Many employees working in the sector – a lot of whom are earning the National Minimum Wage or National Living Wage – rely on tipping to boost their income.
But some employers have withheld tips in a move which is now set to become illegal.
The Employment (Allocation of Tips) Bill will mean that employers will have to hand over tips, service charges and gratuities to employees.
Records will have to be kept regarding tips received and handed out to employees, and employers will need to have a written policy detailing the procedure.
The Bill will just cover tips paid directly to employers, and not cash tips which can often be left for staff.
It is a move aimed at assuring customers that any tip they leave as an appreciation of good service, will go to the member of staff it is intended for.
Currently employees on maternity leave should be offered any suitable alternative vacancy in a redundancy situation.
Key proposals in the Protection from Redundancy (Pregnancy and Family Leave) Bill will [8 cited 9.1.23]:
- Make sure the redundancy protection period applies from the point that the employee informs the employer that they are pregnant.
- Increase the redundancy protection period to six months after a new mother has returned to work, with the protection period starting once maternity leave is finished.
- Reflect the extension of the redundancy protection period for those taking adoption leave and shared parental leave (but not paternity leave).
There are many employees who have caring responsibilities outside of work, who are now set to benefit from being able to take unpaid leave.
The Carer’s Leave Bill will allow employees to take up to one week of unpaid leave each year to provide or arrange care for a dependant with a long-term care need.
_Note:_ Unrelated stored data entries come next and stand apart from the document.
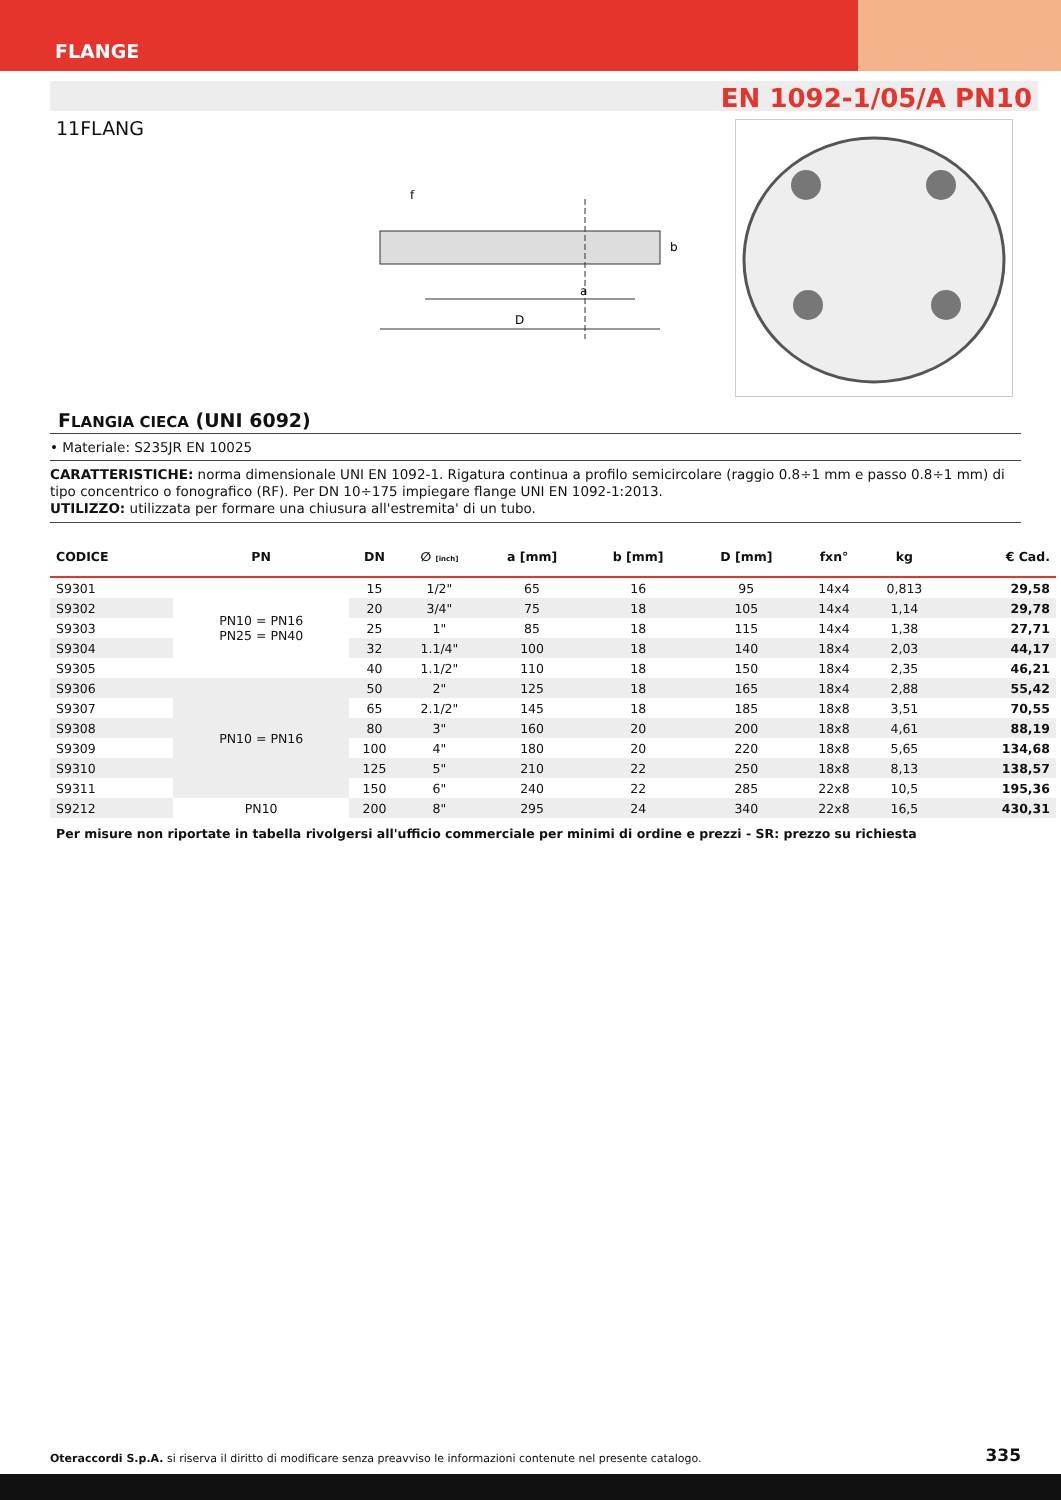FLANGE
EN 1092-1/05/A PN10
11FLANG
a
D
b
f
FLANGIA CIECA (UNI 6092)
• Materiale: S235JR EN 10025
CARATTERISTICHE: norma dimensionale UNI EN 1092-1. Rigatura continua a profilo semicircolare (raggio 0.8÷1 mm e passo 0.8÷1 mm) di tipo concentrico o fonografico (RF). Per DN 10÷175 impiegare flange UNI EN 1092-1:2013.
UTILIZZO: utilizzata per formare una chiusura all'estremita' di un tubo.
| CODICE | PN | DN | ∅ [inch] | a [mm] | b [mm] | D [mm] | fxn° | kg | € Cad. |
| --- | --- | --- | --- | --- | --- | --- | --- | --- | --- |
| S9301 | PN10 = PN16 PN25 = PN40 | 15 | 1/2" | 65 | 16 | 95 | 14x4 | 0,813 | 29,58 |
| S9302 | | 20 | 3/4" | 75 | 18 | 105 | 14x4 | 1,14 | 29,78 |
| S9303 | | 25 | 1" | 85 | 18 | 115 | 14x4 | 1,38 | 27,71 |
| S9304 | | 32 | 1.1/4" | 100 | 18 | 140 | 18x4 | 2,03 | 44,17 |
| S9305 | | 40 | 1.1/2" | 110 | 18 | 150 | 18x4 | 2,35 | 46,21 |
| S9306 | PN10 = PN16 | 50 | 2" | 125 | 18 | 165 | 18x4 | 2,88 | 55,42 |
| S9307 | | 65 | 2.1/2" | 145 | 18 | 185 | 18x8 | 3,51 | 70,55 |
| S9308 | | 80 | 3" | 160 | 20 | 200 | 18x8 | 4,61 | 88,19 |
| S9309 | | 100 | 4" | 180 | 20 | 220 | 18x8 | 5,65 | 134,68 |
| S9310 | | 125 | 5" | 210 | 22 | 250 | 18x8 | 8,13 | 138,57 |
| S9311 | | 150 | 6" | 240 | 22 | 285 | 22x8 | 10,5 | 195,36 |
| S9212 | PN10 | 200 | 8" | 295 | 24 | 340 | 22x8 | 16,5 | 430,31 |
Per misure non riportate in tabella rivolgersi all'ufficio commerciale per minimi di ordine e prezzi - SR: prezzo su richiesta
Oteraccordi S.p.A. si riserva il diritto di modificare senza preavviso le informazioni contenute nel presente catalogo. 335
It is a right that all employees will be entitled to from the first day of their employment.
It is anticipated the Bill will be passed this year, and the regulations introduced next year.
The Neonatal Care (Leave and Pay) Bill 2022-23 once passed, will introduce two new rights: neonatal care leave and statutory neonatal care pay.
An employee will have the right to neonatal leave from day one of their employment if their child spends at least one week in neonatal care.
Employees with at least 26 weeks service will be entitled to neonatal care pay during periods of neonatal care leave.
It will be available to those whose weekly earnings are at or above the lower earnings limit (currently £123 per week for 2022-23).
Timelines for the implementation of the Bills is not confirmed.
Each Bill is due to begin its report stage by the end of next month, expected to receive royal assent this year and see any necessary secondary legislation being implemented in 2024.
All employers are expected to keep up to date with employment law updates and changes that come into effect.
It is essential, as an organisation saying it was not aware of any aspect of employment law, new or otherwise, is never a credible defence against any claim that may be made by an employee.